AntiManhattan

Jen’s firm held its holiday party last night, at the St. Regis Hotel in midtown Manhattan. And it was a rollicking time, with an open bar, passed hors d’œuvres, a long buffet table, and the annual talent-show face-off between the attorneys and the support staff. Which is less painful to watch than it sounds.

I took ample use of the open bar, so much so that I’m really feeling it this morning. When I wasn’t drinking red wine or mineral water, my drink of choice all evening was Dewar’s on the rocks. Can’t really screw that up. Some ice, a healthy pour of scotch, and the imbiber is ready for action.

Jen started on champagne, switched to red wine, and then after hosting the talent show, moved over to Manhattans. I went up to the bar for her first one, and aside from not having bitters, it was an okay drink–two parts Canadian whiskey to one part sweet vermouth, stirred and strained into a cocktail glass.

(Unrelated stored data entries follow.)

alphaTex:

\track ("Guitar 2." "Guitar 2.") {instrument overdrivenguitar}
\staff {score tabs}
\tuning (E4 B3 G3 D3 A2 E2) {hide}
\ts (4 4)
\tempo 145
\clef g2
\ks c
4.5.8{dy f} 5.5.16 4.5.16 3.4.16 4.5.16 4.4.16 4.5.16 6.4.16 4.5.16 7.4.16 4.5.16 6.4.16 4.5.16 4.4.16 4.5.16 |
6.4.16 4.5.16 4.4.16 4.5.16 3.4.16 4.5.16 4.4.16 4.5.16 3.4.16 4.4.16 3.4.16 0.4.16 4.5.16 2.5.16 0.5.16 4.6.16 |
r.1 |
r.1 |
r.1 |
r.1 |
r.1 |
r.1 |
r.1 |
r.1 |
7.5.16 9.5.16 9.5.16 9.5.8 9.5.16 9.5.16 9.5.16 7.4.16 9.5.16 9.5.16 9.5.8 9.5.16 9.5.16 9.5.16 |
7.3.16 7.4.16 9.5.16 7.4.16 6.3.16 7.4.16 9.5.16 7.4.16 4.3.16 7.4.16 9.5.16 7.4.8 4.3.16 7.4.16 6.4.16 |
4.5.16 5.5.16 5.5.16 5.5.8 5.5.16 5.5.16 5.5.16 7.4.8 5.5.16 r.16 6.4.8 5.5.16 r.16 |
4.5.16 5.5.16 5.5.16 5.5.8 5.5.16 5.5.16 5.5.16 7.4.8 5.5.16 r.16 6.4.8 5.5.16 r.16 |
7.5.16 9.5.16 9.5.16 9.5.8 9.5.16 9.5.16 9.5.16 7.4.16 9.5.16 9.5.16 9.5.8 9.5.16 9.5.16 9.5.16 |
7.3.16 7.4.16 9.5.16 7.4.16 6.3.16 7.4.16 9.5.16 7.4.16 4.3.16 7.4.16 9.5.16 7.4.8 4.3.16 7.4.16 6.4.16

I was impressed that the bartender didn’t just sort of wave the vermouth bottle around the mixing glass or something, but he seemed to know what he was doing.

It was later that things were dodgy. A different barkeep was working, and when I asked for a Manhattan, he just sort of blinked at me slowly. He thought for a minute and grabbed a bottle of Jack Daniel’s, poured that, and then blinked at me again. “Uh, sweet vermouth, right?” I said, “Yes, please,” but further held my tongue.

Sweet Christmas!

If you can’t get a good Manhattan in Manhattan, the world is completely falling to shit.

8 thoughts on “AntiManhattan

  1. The world is truly coming to an end when a bartender doesn’t know how to make a Manhattan. Although classic, it still consistently shows up on the list of most ordered cocktails.

  2. The other night I ordered a manhattan. The first bartender looked at me like I was an alien, and then yelled to the other bartender, “Can you make a manhattan?” She said, “Of course!” and proceeded to grab a rocks glass, fill it with ice, pour in some bourbon, add a small splash of sweet vermouth, plop a maraschino cherry in it, and hand it to me. I was so dumbfounded by how wrong it was I didn’t even have the presence of mind to ask her to strain it into a cocktail glass.

    What made it even worse is that it was charged as a martini. If she knew enough that it was like a martini, why on earth would she serve it on the rocks?

  3. I am constantly being asked when I order a Manhattan if I want it up or on the rocks. I inevitably say, of course, up–and half the time it is given to me on the rocks anyway. Even more depressing is being asked the same question when one orders a Martini. And I have learned that, when I order a sidecar, and the bartender gets nervous and ask me how to make one–well, at that point it’s best to cancel the order and ask for a beer instead.

  4. Just as an aside, I wanted to let you guys know that the support staff WON the talent competition – the verdict was handed down by our impartial judges yesterday, so we can look forward to being served a catered lunch by the attorneys sometime this month. :)

  5. I’m gonna write it up for the blog, but last night I was quite disappointed when I ordered a Manhattan in a lounge on 58th Street, and the bartender rolled his eyes and gave me a tiny amount of shit for ordering a Manhattan. I then got what tasted like Jack Daniel’s or some other characterless whiskey, with little to no vermouth and of course, no bitters. Vile.